A few days ago, my colleague Prof. Kevin Warwick organised a Turing test competition at the Royal Society in London (in conjunction with the University of Reading), on occasion of the 60th anniversary of Alan Turing‘s death. Hailed as a success by some, the test left others with a distinct feeling that the results had left something to be desired.
The current set-up of the Turing test is somewhat different from what Turing originally proposed, namely a test whereby an interlocutor had to discern as to whether he (or she) was talking to a male or a female person (as opposed to a choice between ‘human’ vs. ‘machine’) through a computer interface. In other words, the way in which the test has since evolved has replaced the gender divide with the human/technology divide – an aspect that may be of some interest to psychoanalysts (and that should be of rather more interest to those who work on the technological side of it, unless they wish to operate in a historical and philosophical vacuum).
The field of ‘artificial intelligence‘ (AI) is a fascinating one – not only from the perspective of a tech geek (which I am not), but also from a philosophical point of view, triggering anxieties and fears alongside hopes for the future. It has been a subject of many works of art and literature – prominently featuring, for example, in the film The Matrix, in which AI is a deep, fundamental threat to human civilisation, or in the recent Swedish TV production Real Humans.
The fantasy that machines one day may resemble humans so closely that they become interchangeable is not a new one – there are many examples, including ones from the ancient world. A famous example can be found in Ovid‘s Metamorphoses, in the story of Pygmalion:
‘Pygmalion had seen them, spending their lives in wickedness, and, offended by the failings that nature gave the female heart, he lived as a bachelor, without a wife or partner for his bed. But, with wonderful skill, he carved a figure, brilliantly, out of snow-white ivory, no mortal woman, and fell in love with his own creation. The features are those of a real girl, who, you might think, lived, and wished to move, if modesty did not forbid it. Indeed, art hides his art. He marvels: and passion, for this bodily image, consumes his heart. Often, he runs his hands over the work, tempted as to whether it is flesh or ivory, not admitting it to be ivory. He kisses it and thinks his kisses are returned; and speaks to it; and holds it, and imagines that his fingers press into the limbs, and is afraid lest bruises appear from the pressure. Now he addresses it with compliments, now brings it gifts that please girls, shells and polished pebbles, little birds, and many-coloured flowers, lilies and tinted beads, and the Heliades’s amber tears, that drip from the trees. He dresses the body, also, in clothing; places rings on the fingers; places a long necklace round its neck; pearls hang from the ears, and cinctures round the breasts. All are fitting: but it appears no less lovely, naked. He arranges the statue on a bed on which cloths dyed with Tyrian murex are spread, and calls it his bedfellow, and rests its neck against soft down, as if it could feel.

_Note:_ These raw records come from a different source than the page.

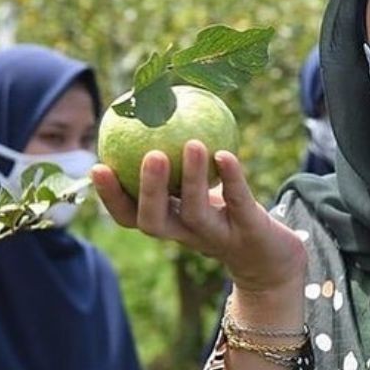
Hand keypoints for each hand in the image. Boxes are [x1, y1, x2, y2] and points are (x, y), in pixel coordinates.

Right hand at [91, 140, 306, 294]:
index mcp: (171, 223)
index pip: (131, 216)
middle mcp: (188, 234)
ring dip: (191, 179)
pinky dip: (232, 178)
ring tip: (191, 144)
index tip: (98, 166)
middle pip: (156, 221)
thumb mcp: (203, 190)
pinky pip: (238, 202)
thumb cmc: (229, 214)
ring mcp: (218, 235)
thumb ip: (181, 161)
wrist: (271, 258)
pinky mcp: (249, 231)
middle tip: (150, 154)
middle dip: (148, 190)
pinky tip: (225, 154)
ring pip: (197, 213)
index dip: (111, 197)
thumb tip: (161, 111)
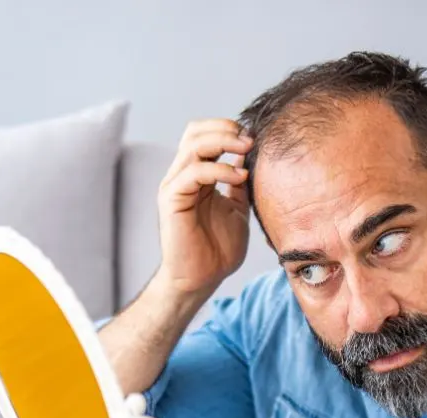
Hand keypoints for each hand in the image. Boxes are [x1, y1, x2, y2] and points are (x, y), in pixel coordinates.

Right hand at [155, 119, 252, 297]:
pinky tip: (240, 177)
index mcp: (195, 175)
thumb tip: (249, 157)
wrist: (202, 279)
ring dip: (224, 142)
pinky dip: (220, 169)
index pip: (203, 134)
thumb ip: (239, 183)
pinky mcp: (172, 200)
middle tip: (250, 139)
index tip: (254, 138)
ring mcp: (174, 186)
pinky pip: (194, 172)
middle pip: (195, 132)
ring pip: (193, 145)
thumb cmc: (218, 249)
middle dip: (225, 128)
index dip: (227, 129)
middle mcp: (181, 176)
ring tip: (248, 150)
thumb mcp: (238, 208)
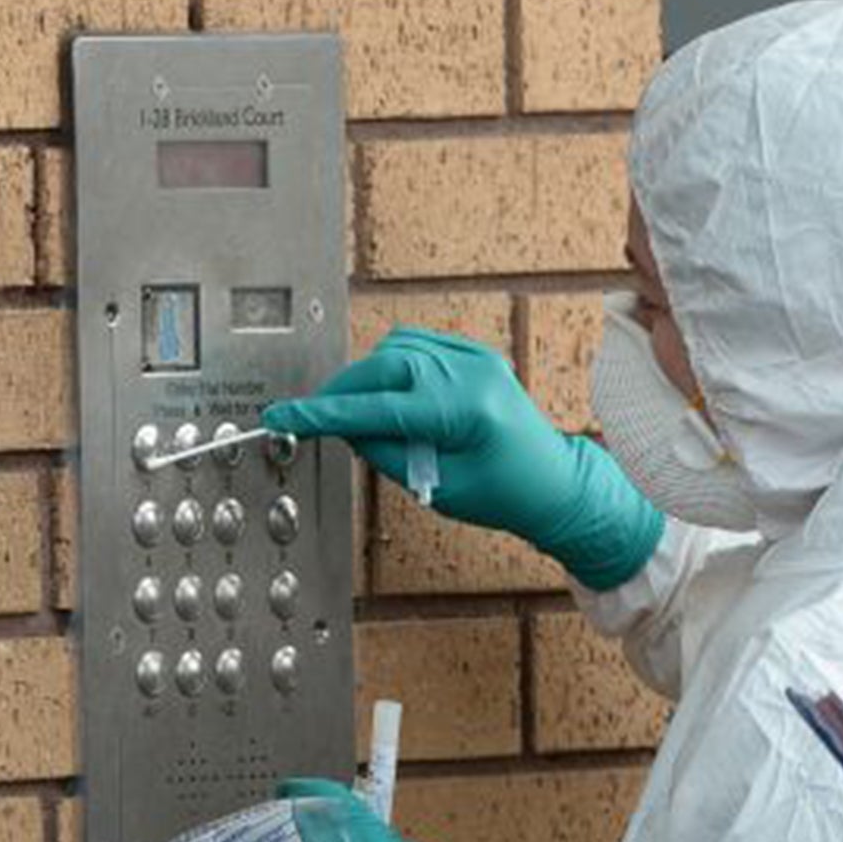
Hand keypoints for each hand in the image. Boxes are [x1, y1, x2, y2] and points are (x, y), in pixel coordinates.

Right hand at [263, 328, 663, 590]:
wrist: (556, 485)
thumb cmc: (508, 495)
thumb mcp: (439, 487)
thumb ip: (386, 452)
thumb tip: (345, 427)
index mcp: (466, 409)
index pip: (377, 407)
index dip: (325, 413)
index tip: (287, 417)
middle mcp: (473, 373)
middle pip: (384, 366)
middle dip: (345, 391)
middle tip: (320, 419)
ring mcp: (478, 359)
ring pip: (398, 349)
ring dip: (369, 377)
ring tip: (361, 415)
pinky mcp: (477, 356)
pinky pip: (421, 345)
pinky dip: (395, 364)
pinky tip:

The day of Venus’s festival came, celebrated throughout Cyprus, and heifers, their curved horns gilded, fell, to the blow on their snowy neck. The incense was smoking, when Pygmalion, having made his offering, stood by the altar, and said, shyly: “If you can grant all things, you gods, I wish as a bride to have…” and not daring to say “the girl of ivory” he said “one like my ivory girl.” Golden Venus, for she herself was present at the festival, knew what the prayer meant, and as a sign of the gods’ fondness for him, the flame flared three times, and shook its crown in the air. When he returned, he sought out the image of his girl, and leaning over the couch, kissed her. She felt warm: he pressed his lips to her again, and also touched her breast with his hand. The ivory yielded to his touch, and lost its hardness, altering under his fingers, as the bees’ wax of Hymettus softens in the sun, and is moulded, under the thumb, into many forms, made usable by use. The lover is stupefied, and joyful, but uncertain, and afraid he is wrong, reaffirms the fulfilment of his wishes, with his hand, again, and again.
It was flesh! The pulse throbbed under his thumb. Then the hero, of Paphos, was indeed overfull of words with which to thank Venus, and still pressed his mouth against a mouth that was not merely a likeness. The girl felt the kisses he gave, blushed, and, raising her bashful eyes to the light, saw both her lover and the sky. The goddess attended the marriage that she had brought about, and when the moon’s horns had nine times met at the full, the woman bore a son, Paphos, from whom the island takes its name.’
(Ovid, Metamorphoses 10.243-97, transl. A. S. Kline)
Ovid’s vision of Pygmalion resembles that of the development of the Turing test: the female – by which Pygmalion is repulsed in ‘real’ life – gets replaced with an artificial object, designed to give a more-than-lifelike, improved imitation of a woman. Eventually Pygmalion’s desire for his creation goes so far that he hopes for it to cross the object/human divide – a wish that in this myth was fulfilled by divine intervention.
This, in turn, however, means: in spite of Pygmalion’s great gift as a sculptor, he still lacks an essential skill that fundamentally divides humans from the gods of classical mythology: the ability to inspire actual life in inanimate objects.